McMullan Ciaran J, Borgi Lea, Fisher Naomi, Curhan Gary, Forman John
Renal Division.
Channing Division of Network Medicine, and.
Clin J Am Soc Nephrol. 2017 May 8;12(5):807-816. doi: 10.2215/CJN.10771016. Epub 2017 Mar 20.
Higher serum uric acid levels, even within the reference range, are strongly associated with increased activity of the renin-angiotensin system (RAS) and risk of incident hypertension. However, the effect of lowering serum uric acid on RAS activity in humans is unknown, although the data that lowering serum uric acid can reduce BP are conflicting.
DESIGN, SETTING, PARTICIPANTS, & MEASUREMENTS: In a double-blind placebo-controlled trial conducted from 2011 to 2015, we randomly assigned 149 overweight or obese adults with serum uric acid ≥5.0 mg/dl to uric acid lowering with either probenecid or allopurinol, or to placebo. The primary endpoints were kidney-specific and systemic RAS activity. Secondary endpoints included mean 24-hour systolic BP, mean awake and asleep BP, and nocturnal dipping.
Allopurinol and probenecid markedly lowered serum uric acid after 4 and 8 weeks compared with placebo (mean serum uric acid in allopurinol, probenecid, and placebo at 8 weeks was 2.9, 3.5, and 5.6 mg/dl, respectively). The change in kidney-specific RAS activity, measured as change in the median (interquartile range) renal plasma flow response to captopril (in ml/min per 1.73 m) from baseline to 8 weeks, was -4 (-25 to 32) in the probenecid group (=0.83), -4 (-16 to 9) in the allopurinol group (=0.32), and 1 (-21 to 17) in the placebo group (=0.96), with no significant treatment effect (=0.77). Similarly, plasma renin activity and plasma angiotensin II levels did not significantly change with treatment. The change in mean (±SD) 24-hour systolic BPs from baseline to 8 weeks was -1.6±10.1 with probenecid (=0.43), -0.4±6.1 with allopurinol (=0.76), and 0.5±6.0 with placebo (=0.65); there was no significant treatment effect (=0.58). Adverse events occurred in 9%, 12%, and 2% of those given probenecid, allopurinol, or placebo, respectively.

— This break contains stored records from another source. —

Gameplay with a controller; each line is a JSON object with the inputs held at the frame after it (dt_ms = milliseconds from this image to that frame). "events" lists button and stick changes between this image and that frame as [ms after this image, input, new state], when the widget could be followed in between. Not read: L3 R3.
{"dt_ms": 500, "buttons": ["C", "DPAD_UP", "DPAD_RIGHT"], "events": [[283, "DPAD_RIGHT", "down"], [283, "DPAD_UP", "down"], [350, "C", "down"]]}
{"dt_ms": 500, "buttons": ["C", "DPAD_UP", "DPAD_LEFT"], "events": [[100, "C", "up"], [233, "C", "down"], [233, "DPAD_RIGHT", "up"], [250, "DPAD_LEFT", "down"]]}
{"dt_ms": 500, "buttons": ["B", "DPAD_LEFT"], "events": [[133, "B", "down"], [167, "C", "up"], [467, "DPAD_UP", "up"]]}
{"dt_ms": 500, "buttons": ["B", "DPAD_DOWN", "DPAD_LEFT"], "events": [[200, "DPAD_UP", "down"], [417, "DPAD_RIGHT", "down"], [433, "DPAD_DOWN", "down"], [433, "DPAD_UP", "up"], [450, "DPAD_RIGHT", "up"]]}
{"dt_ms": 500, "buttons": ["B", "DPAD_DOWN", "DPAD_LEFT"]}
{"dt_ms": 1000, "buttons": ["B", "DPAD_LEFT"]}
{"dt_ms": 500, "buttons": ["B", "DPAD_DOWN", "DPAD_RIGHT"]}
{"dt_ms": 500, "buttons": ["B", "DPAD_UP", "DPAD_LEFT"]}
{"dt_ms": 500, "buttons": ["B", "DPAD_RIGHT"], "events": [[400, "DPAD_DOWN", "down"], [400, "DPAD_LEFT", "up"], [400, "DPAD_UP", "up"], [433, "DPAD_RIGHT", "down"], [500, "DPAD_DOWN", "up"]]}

In contrast to animal experiments and observational studies, this randomized, placebo-controlled trial found that uric acid lowering had no effect on kidney-specific or systemic RAS activity after 8 weeks or on mean systolic BP. These data do not support the hypothesis that higher levels of uric acid are a reversible risk factor for increased BP.
血清尿酸水平升高,即使在参考范围内,也与肾素-血管紧张素系统(RAS)活性增加和高血压发病风险密切相关。然而,降低血清尿酸对人体RAS活性的影响尚不清楚,尽管有关降低血清尿酸可降低血压的数据相互矛盾。
设计、地点、参与者及测量方法:在2011年至2015年进行的一项双盲安慰剂对照试验中,我们将149名血清尿酸≥5.0mg/dl的超重或肥胖成年人随机分为用丙磺舒或别嘌醇降低尿酸组,或安慰剂组。主要终点是肾脏特异性和全身RAS活性。次要终点包括平均24小时收缩压、平均清醒和睡眠时血压以及夜间血压下降情况。
与安慰剂相比,别嘌醇和丙磺舒在4周和8周后显著降低了血清尿酸(8周时别嘌醇、丙磺舒和安慰剂组的平均血清尿酸分别为2.9、3.5和5.6mg/dl)。以从基线到8周卡托普利刺激后肾血浆流量中位数(四分位间距)的变化(ml/min per 1.73m²)来衡量,肾脏特异性RAS活性的变化在丙磺舒组为-4(-25至32)(P=0.83),在别嘌醇组为-4(-16至9)(P=0.32),在安慰剂组为1(-21至17)(P=0.96),无显著治疗效果(P=0.77)。同样,治疗后血浆肾素活性和血浆血管紧张素II水平无显著变化。从基线到8周,丙磺舒组平均(±标准差)24小时收缩压的变化为-1.6±10.1(P=0.43),别嘌醇组为-0.4±6.1(P=0.76),安慰剂组为0.5±6.0(P=0.65);无显著治疗效果(P=0.58)。丙磺舒、别嘌醇和安慰剂组的不良事件发生率分别为9%、12%和2%。
与动物实验和观察性研究不同,这项随机安慰剂对照试验发现,降低尿酸8周后对肾脏特异性或全身RAS活性以及平均收缩压无影响。这些数据不支持较高尿酸水平是血压升高的可逆危险因素这一假设。